Umbria’s Wild Boar Hunters
“Quando piove e tira vento, il cacciatore perde tempo” (“when it rains and the wind blows, the hunter wastes his time”) says the old saying, thus verifying why Ristorante/Bar Da Giovannino near our house was full of wild boar-hunters on a recent Saturday. Needle-like rain bucketed down as hunters in camouflage suits and the required fluorescent vests sat in the bar, sharing “missed hits” stories of past cinghiale hunts over espresso or panini di prosciutto with vino rosso – or shots of grappa (“takes the chill out of the bones”, elderly Siverio affirmed). All headed out for wild boar as soon as the rain let up. Two caposquadra (“team leaders”), Sergio and Italo, left with kilos of sliced prosciutti and paper bags of sliced bread for their squadra – about 30 of the 50 men would hunt that day – all hunters equipped with radios in their pockets (required by law) so that each knows the location of all. The number of dogs they’ll take varies: a team of about thirty will use twenty dogs or more.

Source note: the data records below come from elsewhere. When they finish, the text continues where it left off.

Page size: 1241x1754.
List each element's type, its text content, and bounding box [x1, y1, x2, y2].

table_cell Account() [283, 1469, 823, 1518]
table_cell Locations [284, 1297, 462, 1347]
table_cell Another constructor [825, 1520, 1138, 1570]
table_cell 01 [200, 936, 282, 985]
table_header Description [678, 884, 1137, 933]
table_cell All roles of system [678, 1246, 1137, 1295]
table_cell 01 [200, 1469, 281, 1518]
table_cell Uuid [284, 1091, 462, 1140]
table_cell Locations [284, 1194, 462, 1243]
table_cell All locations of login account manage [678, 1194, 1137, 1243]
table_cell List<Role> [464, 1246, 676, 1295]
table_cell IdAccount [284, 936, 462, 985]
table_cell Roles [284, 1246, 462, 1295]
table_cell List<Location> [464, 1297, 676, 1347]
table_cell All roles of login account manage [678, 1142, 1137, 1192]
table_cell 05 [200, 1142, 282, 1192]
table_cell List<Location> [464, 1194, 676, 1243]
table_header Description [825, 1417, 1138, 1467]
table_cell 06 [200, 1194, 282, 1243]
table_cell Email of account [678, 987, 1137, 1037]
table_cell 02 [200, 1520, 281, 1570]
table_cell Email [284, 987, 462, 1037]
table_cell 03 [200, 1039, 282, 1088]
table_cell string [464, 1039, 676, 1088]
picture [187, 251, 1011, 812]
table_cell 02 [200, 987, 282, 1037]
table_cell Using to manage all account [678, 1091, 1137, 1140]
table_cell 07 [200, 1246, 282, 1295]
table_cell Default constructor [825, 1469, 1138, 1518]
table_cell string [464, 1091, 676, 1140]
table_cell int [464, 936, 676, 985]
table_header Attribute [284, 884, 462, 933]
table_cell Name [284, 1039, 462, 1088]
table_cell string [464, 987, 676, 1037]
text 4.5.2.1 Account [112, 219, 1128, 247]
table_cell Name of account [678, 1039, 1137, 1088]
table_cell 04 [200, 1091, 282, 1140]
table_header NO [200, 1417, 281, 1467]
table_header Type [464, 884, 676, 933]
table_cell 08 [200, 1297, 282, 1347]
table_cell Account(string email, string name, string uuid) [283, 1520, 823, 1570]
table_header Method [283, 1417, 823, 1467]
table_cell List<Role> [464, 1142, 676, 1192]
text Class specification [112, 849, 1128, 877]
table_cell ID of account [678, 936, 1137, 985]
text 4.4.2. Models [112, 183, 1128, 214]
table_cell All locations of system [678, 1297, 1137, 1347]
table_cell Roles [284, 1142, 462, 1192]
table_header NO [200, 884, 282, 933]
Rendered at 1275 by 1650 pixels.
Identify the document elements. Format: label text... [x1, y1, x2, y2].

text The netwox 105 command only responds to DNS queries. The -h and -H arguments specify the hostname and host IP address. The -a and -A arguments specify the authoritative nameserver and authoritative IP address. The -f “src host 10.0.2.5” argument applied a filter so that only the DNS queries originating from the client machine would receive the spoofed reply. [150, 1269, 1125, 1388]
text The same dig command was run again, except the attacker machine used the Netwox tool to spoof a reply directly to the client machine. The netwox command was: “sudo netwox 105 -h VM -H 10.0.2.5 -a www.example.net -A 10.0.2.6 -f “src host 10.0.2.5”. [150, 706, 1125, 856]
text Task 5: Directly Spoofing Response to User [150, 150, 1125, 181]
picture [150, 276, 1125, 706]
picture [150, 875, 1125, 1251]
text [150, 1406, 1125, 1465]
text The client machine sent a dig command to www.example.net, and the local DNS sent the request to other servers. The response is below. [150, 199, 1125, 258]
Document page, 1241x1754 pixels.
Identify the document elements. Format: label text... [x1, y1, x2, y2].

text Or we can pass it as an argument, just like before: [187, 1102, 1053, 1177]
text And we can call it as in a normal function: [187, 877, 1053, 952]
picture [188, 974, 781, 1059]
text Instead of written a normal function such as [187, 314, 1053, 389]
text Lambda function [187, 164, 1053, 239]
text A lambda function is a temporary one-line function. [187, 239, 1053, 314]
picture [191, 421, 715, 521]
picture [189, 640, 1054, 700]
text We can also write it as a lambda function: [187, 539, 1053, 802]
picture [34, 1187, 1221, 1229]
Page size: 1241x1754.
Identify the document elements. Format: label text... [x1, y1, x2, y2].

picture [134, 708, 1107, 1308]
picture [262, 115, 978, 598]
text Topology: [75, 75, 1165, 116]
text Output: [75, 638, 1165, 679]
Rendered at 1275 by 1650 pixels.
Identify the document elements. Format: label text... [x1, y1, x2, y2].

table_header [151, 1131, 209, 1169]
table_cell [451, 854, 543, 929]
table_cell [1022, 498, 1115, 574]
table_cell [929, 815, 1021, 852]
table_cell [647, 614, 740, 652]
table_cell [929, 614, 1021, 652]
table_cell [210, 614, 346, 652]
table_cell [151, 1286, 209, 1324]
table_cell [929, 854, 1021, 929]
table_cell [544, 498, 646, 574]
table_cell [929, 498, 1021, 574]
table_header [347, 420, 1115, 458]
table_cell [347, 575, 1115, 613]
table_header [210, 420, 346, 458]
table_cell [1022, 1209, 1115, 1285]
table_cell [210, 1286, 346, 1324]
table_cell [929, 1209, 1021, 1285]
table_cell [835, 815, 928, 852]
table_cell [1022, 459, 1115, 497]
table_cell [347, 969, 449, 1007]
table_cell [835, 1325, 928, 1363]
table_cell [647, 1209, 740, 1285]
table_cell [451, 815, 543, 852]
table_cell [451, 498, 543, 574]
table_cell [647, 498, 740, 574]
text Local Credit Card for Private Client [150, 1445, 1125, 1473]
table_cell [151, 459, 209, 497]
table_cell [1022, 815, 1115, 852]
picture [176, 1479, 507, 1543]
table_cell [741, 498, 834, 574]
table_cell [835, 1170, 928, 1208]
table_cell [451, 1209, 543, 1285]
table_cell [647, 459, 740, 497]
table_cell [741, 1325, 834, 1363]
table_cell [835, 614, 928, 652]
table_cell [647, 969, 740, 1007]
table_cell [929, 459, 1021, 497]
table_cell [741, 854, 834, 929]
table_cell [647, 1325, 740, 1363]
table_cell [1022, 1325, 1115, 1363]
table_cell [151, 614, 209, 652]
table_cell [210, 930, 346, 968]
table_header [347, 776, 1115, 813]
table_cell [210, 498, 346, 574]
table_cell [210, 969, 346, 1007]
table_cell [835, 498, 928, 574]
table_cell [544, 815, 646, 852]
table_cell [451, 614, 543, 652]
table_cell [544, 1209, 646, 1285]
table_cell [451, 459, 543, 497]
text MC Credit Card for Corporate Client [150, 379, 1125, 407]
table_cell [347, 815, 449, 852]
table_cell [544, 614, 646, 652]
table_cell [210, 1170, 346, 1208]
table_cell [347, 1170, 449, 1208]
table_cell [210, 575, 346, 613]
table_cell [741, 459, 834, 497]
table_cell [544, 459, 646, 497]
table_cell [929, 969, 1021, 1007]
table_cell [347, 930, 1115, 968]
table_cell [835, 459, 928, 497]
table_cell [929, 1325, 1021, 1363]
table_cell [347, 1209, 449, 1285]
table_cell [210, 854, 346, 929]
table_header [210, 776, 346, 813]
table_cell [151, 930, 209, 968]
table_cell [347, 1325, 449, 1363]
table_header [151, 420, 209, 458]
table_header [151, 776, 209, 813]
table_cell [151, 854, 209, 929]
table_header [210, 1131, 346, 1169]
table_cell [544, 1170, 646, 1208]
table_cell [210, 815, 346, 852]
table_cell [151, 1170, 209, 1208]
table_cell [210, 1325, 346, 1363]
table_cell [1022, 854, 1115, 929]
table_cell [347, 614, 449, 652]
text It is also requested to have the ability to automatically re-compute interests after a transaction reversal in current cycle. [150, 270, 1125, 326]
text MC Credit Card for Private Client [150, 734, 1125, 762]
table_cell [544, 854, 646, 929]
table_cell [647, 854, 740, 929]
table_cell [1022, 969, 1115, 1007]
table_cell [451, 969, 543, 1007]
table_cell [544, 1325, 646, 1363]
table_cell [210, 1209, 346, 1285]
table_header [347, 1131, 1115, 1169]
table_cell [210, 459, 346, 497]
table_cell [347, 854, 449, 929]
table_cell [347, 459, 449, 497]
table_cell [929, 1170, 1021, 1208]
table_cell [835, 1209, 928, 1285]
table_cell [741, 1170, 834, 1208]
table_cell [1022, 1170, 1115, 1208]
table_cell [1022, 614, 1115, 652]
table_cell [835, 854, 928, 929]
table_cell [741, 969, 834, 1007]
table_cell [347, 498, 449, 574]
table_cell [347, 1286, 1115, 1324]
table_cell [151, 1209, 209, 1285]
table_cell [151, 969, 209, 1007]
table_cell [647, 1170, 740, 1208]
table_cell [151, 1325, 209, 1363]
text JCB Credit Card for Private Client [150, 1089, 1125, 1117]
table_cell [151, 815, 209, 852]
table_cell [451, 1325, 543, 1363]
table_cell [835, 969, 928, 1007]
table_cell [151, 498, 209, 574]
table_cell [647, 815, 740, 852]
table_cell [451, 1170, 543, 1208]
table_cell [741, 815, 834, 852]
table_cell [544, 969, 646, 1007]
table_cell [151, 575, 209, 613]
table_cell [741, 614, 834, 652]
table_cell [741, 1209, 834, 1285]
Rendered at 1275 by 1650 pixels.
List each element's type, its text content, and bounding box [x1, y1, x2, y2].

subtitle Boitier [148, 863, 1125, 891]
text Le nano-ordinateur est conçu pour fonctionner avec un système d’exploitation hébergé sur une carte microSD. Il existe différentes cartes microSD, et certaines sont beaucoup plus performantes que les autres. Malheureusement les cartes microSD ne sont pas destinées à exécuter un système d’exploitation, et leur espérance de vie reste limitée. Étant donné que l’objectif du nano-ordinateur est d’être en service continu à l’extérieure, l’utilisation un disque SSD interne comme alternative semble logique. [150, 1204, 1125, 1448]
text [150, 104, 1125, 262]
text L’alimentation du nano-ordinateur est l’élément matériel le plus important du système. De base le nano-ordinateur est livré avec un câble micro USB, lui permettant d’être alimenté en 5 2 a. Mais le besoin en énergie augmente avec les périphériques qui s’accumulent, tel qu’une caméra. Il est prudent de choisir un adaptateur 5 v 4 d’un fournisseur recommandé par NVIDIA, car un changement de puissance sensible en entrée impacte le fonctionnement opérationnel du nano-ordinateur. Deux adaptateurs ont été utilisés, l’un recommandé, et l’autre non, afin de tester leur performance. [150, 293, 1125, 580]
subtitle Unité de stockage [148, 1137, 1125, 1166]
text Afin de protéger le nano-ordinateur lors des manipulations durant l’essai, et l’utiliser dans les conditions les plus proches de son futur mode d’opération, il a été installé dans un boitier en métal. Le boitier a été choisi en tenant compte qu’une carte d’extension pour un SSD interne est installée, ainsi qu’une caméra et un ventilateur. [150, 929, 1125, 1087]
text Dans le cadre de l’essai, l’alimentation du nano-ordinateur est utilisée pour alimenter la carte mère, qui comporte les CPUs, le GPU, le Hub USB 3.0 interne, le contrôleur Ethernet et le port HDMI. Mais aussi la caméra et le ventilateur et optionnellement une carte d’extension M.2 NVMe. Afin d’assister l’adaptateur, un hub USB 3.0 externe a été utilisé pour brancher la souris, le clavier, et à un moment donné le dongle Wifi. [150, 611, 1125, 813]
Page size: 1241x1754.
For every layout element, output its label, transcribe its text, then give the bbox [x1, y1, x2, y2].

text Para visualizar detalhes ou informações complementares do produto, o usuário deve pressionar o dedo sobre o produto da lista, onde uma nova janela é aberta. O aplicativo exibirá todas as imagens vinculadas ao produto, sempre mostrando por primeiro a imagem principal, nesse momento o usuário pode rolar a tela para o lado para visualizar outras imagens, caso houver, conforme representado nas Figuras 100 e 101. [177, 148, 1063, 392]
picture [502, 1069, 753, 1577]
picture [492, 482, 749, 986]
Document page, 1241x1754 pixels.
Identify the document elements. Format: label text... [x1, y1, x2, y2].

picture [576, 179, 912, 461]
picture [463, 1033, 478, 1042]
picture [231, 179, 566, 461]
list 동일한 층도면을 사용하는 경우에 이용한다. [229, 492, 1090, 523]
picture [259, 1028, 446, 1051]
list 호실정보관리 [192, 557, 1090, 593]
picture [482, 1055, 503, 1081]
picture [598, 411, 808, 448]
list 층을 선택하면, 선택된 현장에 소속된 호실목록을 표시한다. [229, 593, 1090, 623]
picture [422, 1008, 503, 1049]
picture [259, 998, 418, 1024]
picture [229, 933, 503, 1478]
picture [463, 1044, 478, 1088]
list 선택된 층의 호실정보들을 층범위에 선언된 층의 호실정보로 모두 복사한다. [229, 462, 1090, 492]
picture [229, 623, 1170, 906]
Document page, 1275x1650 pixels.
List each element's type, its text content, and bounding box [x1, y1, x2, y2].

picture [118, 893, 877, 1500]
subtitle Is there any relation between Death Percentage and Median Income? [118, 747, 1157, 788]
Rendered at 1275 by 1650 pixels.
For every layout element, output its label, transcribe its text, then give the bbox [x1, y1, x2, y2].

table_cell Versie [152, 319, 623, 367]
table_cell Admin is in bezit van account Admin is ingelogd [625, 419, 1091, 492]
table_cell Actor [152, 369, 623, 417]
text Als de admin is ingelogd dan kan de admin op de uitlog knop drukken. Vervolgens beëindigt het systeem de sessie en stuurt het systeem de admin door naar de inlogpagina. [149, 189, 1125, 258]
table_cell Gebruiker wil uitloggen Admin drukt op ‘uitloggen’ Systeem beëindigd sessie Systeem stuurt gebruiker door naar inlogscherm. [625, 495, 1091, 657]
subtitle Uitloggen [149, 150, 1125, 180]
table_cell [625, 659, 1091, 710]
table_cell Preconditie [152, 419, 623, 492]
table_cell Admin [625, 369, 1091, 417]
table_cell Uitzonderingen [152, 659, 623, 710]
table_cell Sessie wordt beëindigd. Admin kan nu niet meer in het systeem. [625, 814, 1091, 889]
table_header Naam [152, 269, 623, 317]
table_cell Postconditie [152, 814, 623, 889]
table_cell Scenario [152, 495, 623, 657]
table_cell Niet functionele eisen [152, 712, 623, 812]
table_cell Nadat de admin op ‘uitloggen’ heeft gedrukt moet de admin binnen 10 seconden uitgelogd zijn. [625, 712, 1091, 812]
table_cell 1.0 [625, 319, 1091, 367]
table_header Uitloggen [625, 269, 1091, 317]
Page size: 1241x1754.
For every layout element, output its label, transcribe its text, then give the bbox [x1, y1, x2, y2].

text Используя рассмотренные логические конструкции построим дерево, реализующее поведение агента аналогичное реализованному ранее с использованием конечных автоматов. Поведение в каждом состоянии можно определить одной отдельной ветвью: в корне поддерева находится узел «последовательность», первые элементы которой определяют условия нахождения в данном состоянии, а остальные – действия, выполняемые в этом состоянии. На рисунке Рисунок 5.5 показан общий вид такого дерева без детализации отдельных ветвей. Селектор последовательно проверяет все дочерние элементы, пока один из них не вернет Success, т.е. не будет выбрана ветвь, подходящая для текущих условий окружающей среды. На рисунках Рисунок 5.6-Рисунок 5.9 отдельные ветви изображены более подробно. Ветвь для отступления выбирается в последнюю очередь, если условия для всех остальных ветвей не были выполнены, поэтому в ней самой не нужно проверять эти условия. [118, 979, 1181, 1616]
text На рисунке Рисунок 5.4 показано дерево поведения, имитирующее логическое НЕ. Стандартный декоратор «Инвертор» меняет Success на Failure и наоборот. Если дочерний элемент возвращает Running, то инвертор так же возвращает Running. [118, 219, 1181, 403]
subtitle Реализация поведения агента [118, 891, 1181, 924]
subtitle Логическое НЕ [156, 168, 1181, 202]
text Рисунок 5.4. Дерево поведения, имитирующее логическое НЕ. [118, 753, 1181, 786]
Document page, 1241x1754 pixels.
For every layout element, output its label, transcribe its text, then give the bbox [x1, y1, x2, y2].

Sergio and Italo applied to the Regione dell’Umbria to be caposquadre, taking the required 3-day course on hunting laws, environmental awareness and rigid safety measures.
Before each hunt, la squadra meets at Giovannino’s and the caposquadra must fill out a form stating point of departure, time of return and listing all men hunting that day (each must sign his name on the list).
If there is an accident – and mamma mia, local newspapers unfortunately report too frequently accidental deaths due to a squadra member mistaking a fellow hunter’s movements for a cinghiale – the responsibility lies on the caposquadra until an investigation proves otherwise.
Every hunter on la squadra chooses a role: i tracciatori (“tracers”, literally) head out first to scout the whereabouts of the cinghiale, following their “traces”. I postaioli (those staying still in one place or “posto”) soon take their places and one of them is another caposquadra, Americo, who hunts with his masterpiece of a gun (he carved the stock with scenes of wild boar hunts on one side, portraits of his dogs on the other). Giancarlo, friend Peppa’s son, hunts as un canettiere (on the move, with the dogs, “cani”).
If la squadra brings in a boar, what a feast afterwards: the hunters butcher the boar together, dividing up the meat.
You might try cinghiale at an Italian restaurant but no one cooks it like the wife – or mother – of a wild boar hunter.
Peppa makes pasta with sugo al cinghiale or cinghiale stew with torta (Umbrian flatbread) on the side. So does Americo’s wife Olga.
Olga’s is probably the best cinghiale I’ve ever tasted: maybe it’s the juniper berries?